> _DATASET_:
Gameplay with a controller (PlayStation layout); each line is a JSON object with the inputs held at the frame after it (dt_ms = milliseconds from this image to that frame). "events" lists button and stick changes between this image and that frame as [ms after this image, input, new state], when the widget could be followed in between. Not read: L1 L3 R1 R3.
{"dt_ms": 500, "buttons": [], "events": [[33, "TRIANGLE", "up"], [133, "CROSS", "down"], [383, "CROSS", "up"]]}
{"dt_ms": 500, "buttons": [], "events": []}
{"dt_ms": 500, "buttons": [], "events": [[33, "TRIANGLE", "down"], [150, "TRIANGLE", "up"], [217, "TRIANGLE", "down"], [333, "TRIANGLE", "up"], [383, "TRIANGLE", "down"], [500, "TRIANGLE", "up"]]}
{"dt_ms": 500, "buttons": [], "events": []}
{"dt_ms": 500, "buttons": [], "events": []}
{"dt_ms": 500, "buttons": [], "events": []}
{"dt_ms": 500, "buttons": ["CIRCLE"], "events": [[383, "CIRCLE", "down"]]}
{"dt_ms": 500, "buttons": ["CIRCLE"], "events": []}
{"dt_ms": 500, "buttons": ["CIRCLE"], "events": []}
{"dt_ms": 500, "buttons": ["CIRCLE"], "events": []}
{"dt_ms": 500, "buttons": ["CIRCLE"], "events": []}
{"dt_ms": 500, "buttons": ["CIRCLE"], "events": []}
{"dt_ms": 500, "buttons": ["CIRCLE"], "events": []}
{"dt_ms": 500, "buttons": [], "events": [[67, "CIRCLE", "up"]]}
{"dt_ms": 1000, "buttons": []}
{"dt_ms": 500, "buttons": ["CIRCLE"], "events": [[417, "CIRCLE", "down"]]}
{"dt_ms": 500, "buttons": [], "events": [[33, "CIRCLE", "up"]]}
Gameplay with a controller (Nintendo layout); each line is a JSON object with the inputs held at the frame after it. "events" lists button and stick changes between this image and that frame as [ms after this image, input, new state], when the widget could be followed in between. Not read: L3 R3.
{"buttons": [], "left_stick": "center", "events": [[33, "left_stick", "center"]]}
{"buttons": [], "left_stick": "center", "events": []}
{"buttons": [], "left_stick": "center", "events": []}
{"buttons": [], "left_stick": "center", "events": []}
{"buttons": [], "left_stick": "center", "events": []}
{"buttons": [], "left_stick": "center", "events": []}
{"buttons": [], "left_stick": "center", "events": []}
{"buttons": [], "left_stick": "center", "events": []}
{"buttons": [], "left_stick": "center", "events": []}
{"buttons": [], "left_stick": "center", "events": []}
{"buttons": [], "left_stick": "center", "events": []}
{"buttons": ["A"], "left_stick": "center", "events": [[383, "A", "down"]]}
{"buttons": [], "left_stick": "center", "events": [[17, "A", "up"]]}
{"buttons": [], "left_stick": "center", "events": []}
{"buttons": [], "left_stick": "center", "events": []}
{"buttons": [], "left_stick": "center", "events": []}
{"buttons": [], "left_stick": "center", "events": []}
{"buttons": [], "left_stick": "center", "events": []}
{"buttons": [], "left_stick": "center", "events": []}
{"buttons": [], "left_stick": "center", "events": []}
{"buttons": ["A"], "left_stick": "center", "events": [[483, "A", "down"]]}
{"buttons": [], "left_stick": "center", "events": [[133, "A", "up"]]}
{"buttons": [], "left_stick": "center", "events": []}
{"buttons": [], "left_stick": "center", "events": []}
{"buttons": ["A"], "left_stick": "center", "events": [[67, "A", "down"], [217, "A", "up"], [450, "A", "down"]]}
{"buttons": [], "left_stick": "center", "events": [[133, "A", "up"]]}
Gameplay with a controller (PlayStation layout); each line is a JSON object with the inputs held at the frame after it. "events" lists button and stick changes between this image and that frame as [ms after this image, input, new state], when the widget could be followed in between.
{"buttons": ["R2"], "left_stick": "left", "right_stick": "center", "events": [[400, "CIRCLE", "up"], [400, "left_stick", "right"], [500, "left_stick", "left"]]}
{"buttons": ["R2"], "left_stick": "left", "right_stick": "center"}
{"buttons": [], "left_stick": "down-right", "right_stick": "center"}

> _WORK TASK_: What is needed here is an exact copy of all the entries.

> _OUTPUT FOR THIS TASK_:
Gameplay with a controller (PlayStation layout); each line is a JSON object with the inputs held at the frame after it (dt_ms = milliseconds from this image to that frame). "events" lists button and stick changes between this image and that frame as [ms after this image, input, new state], when the widget could be followed in between. Not read: L1 L3 R1 R3.
{"dt_ms": 500, "buttons": [], "events": [[33, "TRIANGLE", "up"], [133, "CROSS", "down"], [383, "CROSS", "up"]]}
{"dt_ms": 500, "buttons": [], "events": []}
{"dt_ms": 500, "buttons": [], "events": [[33, "TRIANGLE", "down"], [150, "TRIANGLE", "up"], [217, "TRIANGLE", "down"], [333, "TRIANGLE", "up"], [383, "TRIANGLE", "down"], [500, "TRIANGLE", "up"]]}
{"dt_ms": 500, "buttons": [], "events": []}
{"dt_ms": 500, "buttons": [], "events": []}
{"dt_ms": 500, "buttons": [], "events": []}
{"dt_ms": 500, "buttons": ["CIRCLE"], "events": [[383, "CIRCLE", "down"]]}
{"dt_ms": 500, "buttons": ["CIRCLE"], "events": []}
{"dt_ms": 500, "buttons": ["CIRCLE"], "events": []}
{"dt_ms": 500, "buttons": ["CIRCLE"], "events": []}
{"dt_ms": 500, "buttons": ["CIRCLE"], "events": []}
{"dt_ms": 500, "buttons": ["CIRCLE"], "events": []}
{"dt_ms": 500, "buttons": ["CIRCLE"], "events": []}
{"dt_ms": 500, "buttons": [], "events": [[67, "CIRCLE", "up"]]}
{"dt_ms": 1000, "buttons": []}
{"dt_ms": 500, "buttons": ["CIRCLE"], "events": [[417, "CIRCLE", "down"]]}
{"dt_ms": 500, "buttons": [], "events": [[33, "CIRCLE", "up"]]}
Gameplay with a controller (Nintendo layout); each line is a JSON object with the inputs held at the frame after it. "events" lists button and stick changes between this image and that frame as [ms after this image, input, new state], when the widget could be followed in between. Not read: L3 R3.
{"buttons": [], "left_stick": "center", "events": [[33, "left_stick", "center"]]}
{"buttons": [], "left_stick": "center", "events": []}
{"buttons": [], "left_stick": "center", "events": []}
{"buttons": [], "left_stick": "center", "events": []}
{"buttons": [], "left_stick": "center", "events": []}
{"buttons": [], "left_stick": "center", "events": []}
{"buttons": [], "left_stick": "center", "events": []}
{"buttons": [], "left_stick": "center", "events": []}
{"buttons": [], "left_stick": "center", "events": []}
{"buttons": [], "left_stick": "center", "events": []}
{"buttons": [], "left_stick": "center", "events": []}
{"buttons": ["A"], "left_stick": "center", "events": [[383, "A", "down"]]}
{"buttons": [], "left_stick": "center", "events": [[17, "A", "up"]]}
{"buttons": [], "left_stick": "center", "events": []}
{"buttons": [], "left_stick": "center", "events": []}
{"buttons": [], "left_stick": "center", "events": []}
{"buttons": [], "left_stick": "center", "events": []}
{"buttons": [], "left_stick": "center", "events": []}
{"buttons": [], "left_stick": "center", "events": []}
{"buttons": [], "left_stick": "center", "events": []}
{"buttons": ["A"], "left_stick": "center", "events": [[483, "A", "down"]]}
{"buttons": [], "left_stick": "center", "events": [[133, "A", "up"]]}
{"buttons": [], "left_stick": "center", "events": []}
{"buttons": [], "left_stick": "center", "events": []}
{"buttons": ["A"], "left_stick": "center", "events": [[67, "A", "down"], [217, "A", "up"], [450, "A", "down"]]}
{"buttons": [], "left_stick": "center", "events": [[133, "A", "up"]]}
Gameplay with a controller (PlayStation layout); each line is a JSON object with the inputs held at the frame after it. "events" lists button and stick changes between this image and that frame as [ms after this image, input, new state], when the widget could be followed in between.
{"buttons": ["R2"], "left_stick": "left", "right_stick": "center", "events": [[400, "CIRCLE", "up"], [400, "left_stick", "right"], [500, "left_stick", "left"]]}
{"buttons": ["R2"], "left_stick": "left", "right_stick": "center"}
{"buttons": [], "left_stick": "down-right", "right_stick": "center"}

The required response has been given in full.